The lights are strangely dim as we all wander in, carelessly bouncing off each other like pinballs. I glance up at the lectern on the stage. A bullet-headed actor in a bartender's black leather waistcoat, lean-shanked as any wild-eyed Patagonian horseman, is staring at a hefty book and muttering inaudibly to himself. Music drifts down tinnily through the sound system. There is something of jaunty, late-19th-century Paris about it. Then two or three people wander up on to the stage, a shortish man and an even shorter one; the first, all windblown hair, in a hot black jacket, the second in an unfashionable lounge suit. This one has the look of Kingsley Amis about him.

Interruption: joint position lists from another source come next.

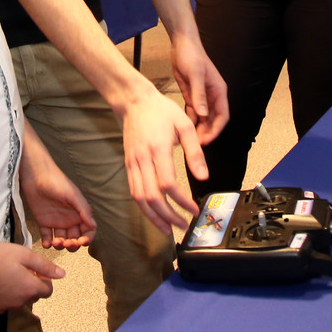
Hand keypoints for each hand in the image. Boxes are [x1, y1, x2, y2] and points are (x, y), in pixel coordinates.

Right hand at [0, 241, 65, 312]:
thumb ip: (45, 266)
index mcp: (30, 288)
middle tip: (20, 270)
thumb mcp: (25, 255)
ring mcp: (5, 307)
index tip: (35, 270)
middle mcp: (20, 302)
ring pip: (19, 302)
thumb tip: (62, 274)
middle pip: (34, 297)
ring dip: (18, 292)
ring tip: (7, 275)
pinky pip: (5, 306)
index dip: (44, 279)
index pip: (48, 291)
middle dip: (31, 285)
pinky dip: (4, 297)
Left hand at [21, 154, 95, 250]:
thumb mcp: (73, 195)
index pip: (88, 230)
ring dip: (60, 245)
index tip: (82, 242)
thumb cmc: (57, 182)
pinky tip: (46, 244)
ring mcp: (57, 222)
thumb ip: (83, 210)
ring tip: (55, 242)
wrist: (36, 176)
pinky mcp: (44, 222)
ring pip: (62, 240)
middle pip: (75, 239)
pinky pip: (47, 237)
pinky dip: (47, 243)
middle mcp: (69, 219)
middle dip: (73, 244)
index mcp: (79, 213)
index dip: (87, 238)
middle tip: (67, 243)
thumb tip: (93, 225)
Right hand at [117, 88, 205, 233]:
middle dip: (167, 217)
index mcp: (158, 149)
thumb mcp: (185, 126)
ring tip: (168, 229)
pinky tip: (154, 215)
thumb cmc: (161, 112)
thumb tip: (203, 176)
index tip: (193, 209)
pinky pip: (134, 192)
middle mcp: (142, 160)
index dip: (181, 201)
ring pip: (139, 199)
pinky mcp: (128, 166)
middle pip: (151, 197)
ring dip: (153, 217)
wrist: (135, 102)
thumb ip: (195, 152)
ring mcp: (133, 164)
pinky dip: (144, 208)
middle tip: (182, 226)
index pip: (168, 184)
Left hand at [170, 35, 227, 145]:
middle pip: (212, 120)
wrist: (181, 44)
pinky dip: (189, 120)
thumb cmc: (192, 56)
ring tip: (189, 139)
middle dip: (206, 132)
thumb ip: (199, 95)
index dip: (216, 129)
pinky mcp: (191, 95)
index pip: (222, 116)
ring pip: (202, 118)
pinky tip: (182, 128)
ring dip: (198, 129)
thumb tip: (202, 114)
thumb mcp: (195, 74)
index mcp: (219, 91)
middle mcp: (212, 96)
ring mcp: (202, 97)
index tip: (207, 140)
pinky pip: (192, 112)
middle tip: (196, 144)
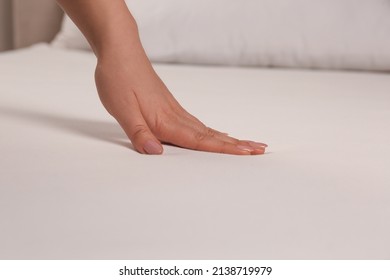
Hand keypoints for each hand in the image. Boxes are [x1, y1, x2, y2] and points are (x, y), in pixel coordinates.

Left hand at [95, 52, 267, 154]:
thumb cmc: (119, 79)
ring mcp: (176, 110)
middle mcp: (176, 116)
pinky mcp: (171, 106)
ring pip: (207, 129)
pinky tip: (215, 133)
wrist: (120, 51)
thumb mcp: (123, 110)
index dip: (226, 149)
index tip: (249, 152)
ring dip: (228, 138)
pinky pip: (197, 124)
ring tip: (246, 144)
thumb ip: (140, 134)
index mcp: (167, 120)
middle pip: (212, 134)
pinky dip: (212, 132)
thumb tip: (156, 153)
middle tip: (260, 149)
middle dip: (237, 144)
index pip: (201, 140)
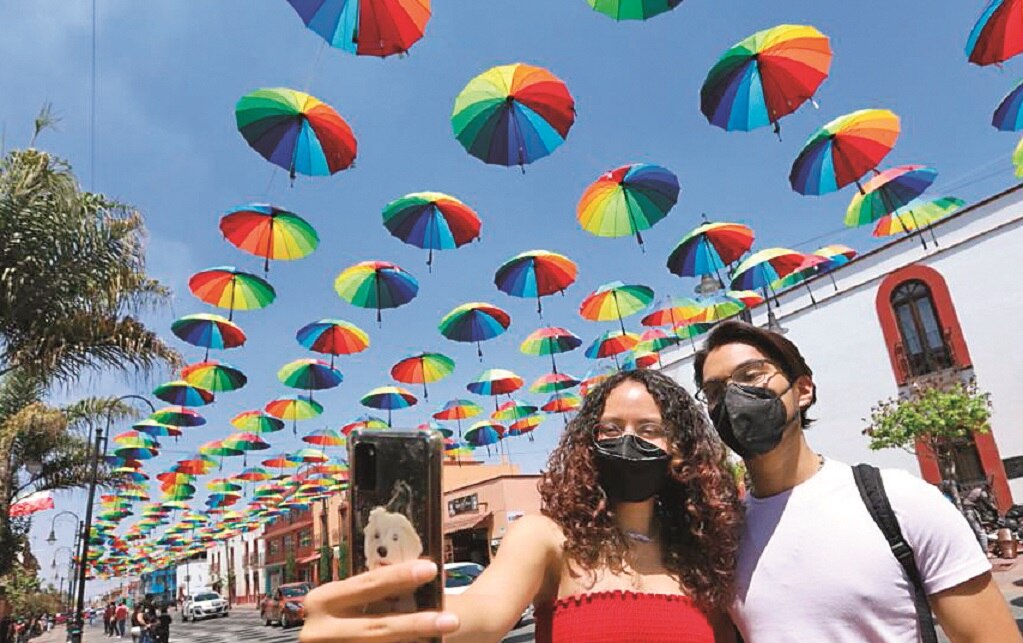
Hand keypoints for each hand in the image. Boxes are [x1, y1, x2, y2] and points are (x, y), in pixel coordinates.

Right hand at [299, 560, 458, 642]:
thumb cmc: (339, 616)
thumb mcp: (344, 602)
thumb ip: (371, 594)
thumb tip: (419, 577)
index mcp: (322, 600)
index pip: (367, 585)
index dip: (399, 576)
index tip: (432, 569)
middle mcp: (320, 630)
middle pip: (376, 628)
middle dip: (416, 623)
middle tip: (453, 620)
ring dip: (414, 642)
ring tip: (444, 630)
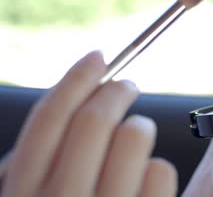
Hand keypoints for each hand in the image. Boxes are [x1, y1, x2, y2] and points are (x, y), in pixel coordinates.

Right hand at [0, 51, 176, 196]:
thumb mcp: (38, 195)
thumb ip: (45, 159)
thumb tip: (75, 97)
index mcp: (23, 192)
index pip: (49, 118)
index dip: (76, 78)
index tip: (97, 57)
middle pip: (93, 119)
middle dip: (117, 91)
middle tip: (127, 86)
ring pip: (134, 134)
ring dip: (141, 127)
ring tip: (139, 140)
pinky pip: (160, 169)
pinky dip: (158, 168)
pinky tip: (148, 184)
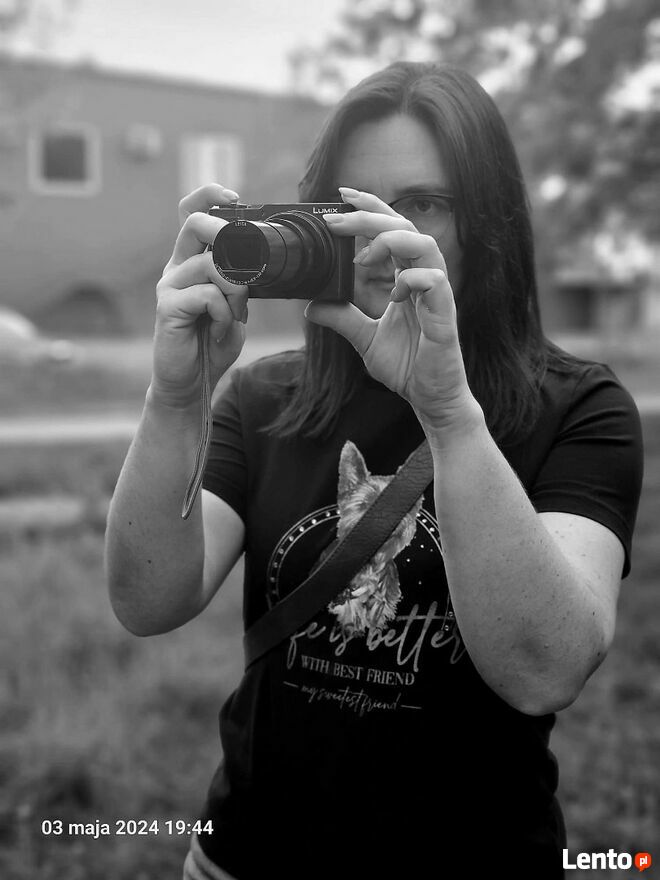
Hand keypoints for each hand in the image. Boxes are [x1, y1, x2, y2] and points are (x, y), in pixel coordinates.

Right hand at [150, 184, 249, 409]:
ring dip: (236, 290)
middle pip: (196, 224)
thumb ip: (240, 280)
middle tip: (246, 264)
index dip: (209, 197)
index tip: (235, 199)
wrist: (192, 382)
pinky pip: (207, 295)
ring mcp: (169, 286)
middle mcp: (176, 267)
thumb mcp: (235, 305)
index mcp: (191, 261)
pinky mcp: (167, 307)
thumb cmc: (213, 342)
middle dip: (228, 235)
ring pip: (211, 264)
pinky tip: (221, 330)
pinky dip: (225, 313)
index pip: (191, 213)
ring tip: (235, 315)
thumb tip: (260, 257)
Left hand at [305, 188, 478, 432]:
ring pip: (424, 245)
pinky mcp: (446, 316)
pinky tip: (394, 294)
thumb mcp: (365, 339)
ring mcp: (437, 295)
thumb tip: (311, 306)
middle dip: (370, 216)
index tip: (341, 197)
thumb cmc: (408, 366)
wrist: (431, 398)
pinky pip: (435, 282)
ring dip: (391, 241)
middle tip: (336, 217)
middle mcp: (424, 279)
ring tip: (363, 257)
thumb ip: (343, 318)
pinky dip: (411, 280)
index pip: (392, 230)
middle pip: (405, 227)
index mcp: (407, 279)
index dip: (370, 209)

The slightly sour expression on his face suggests that he may be afflicted in some way - perhaps by the burden of all that is to come.

Martin Amis and Ian McEwan sit down in their seats and stare at each other. McEwan has plonked himself down like a comfortable sack of something or other; Amis perches on his chair as if he has a rod up his spine. A third man, in headphones that suit his looks, welcomes all those among us who are from Latin America: bienvenidos! Bienvenidos! Recovering his composure, he then invites us to listen to Jorge Luis Borges himself, speaking in 1983. We tune in to a prolonged series of crackly hisses, followed immediately by a shorter sequence of hissy crackles. Some frail, ectoplasmic voice is trying to get through to us. One word in 12 is audible. Mercifully, it is an English word: Shakespeare? Shit scared? We are grateful, none the less, to have touched the hem of his garment.

Then Martin Amis is invited to say a few words about the great, blind, Argentinian librarian. Amis stares down solemnly at his own hefty book - it is identical to the actor's (do they fornicate?) - and gives what seems to be a prepared speech on Borges' merits, referring to his notes for those particularly dazzling and unscripted apercus over which he was toiling earlier in the day. His delivery has not quite shrugged off that nasal American drawl of the bent cop in Night Train. "I wish to emphasise the accessibility of this great, bookish, arcane genius," he says. "This man who dealt in agonising absolutes, this man of riotous, exorbitant imagination." Then he makes a covert reference to Borges' difficulties with women, a difficulty which he shared with Franz Kafka (as that great scholar/librarian Alan Bennett recently discovered): "His basic unit of pleasure was ... the sentence."

Lights dim on Amis; lights rise on the gaucho at the lectern, who begins to read from a story called The Library of Babel.

It is all about a library that is as big as the world, and at least as paradoxical as the one to be found on the Euston Road.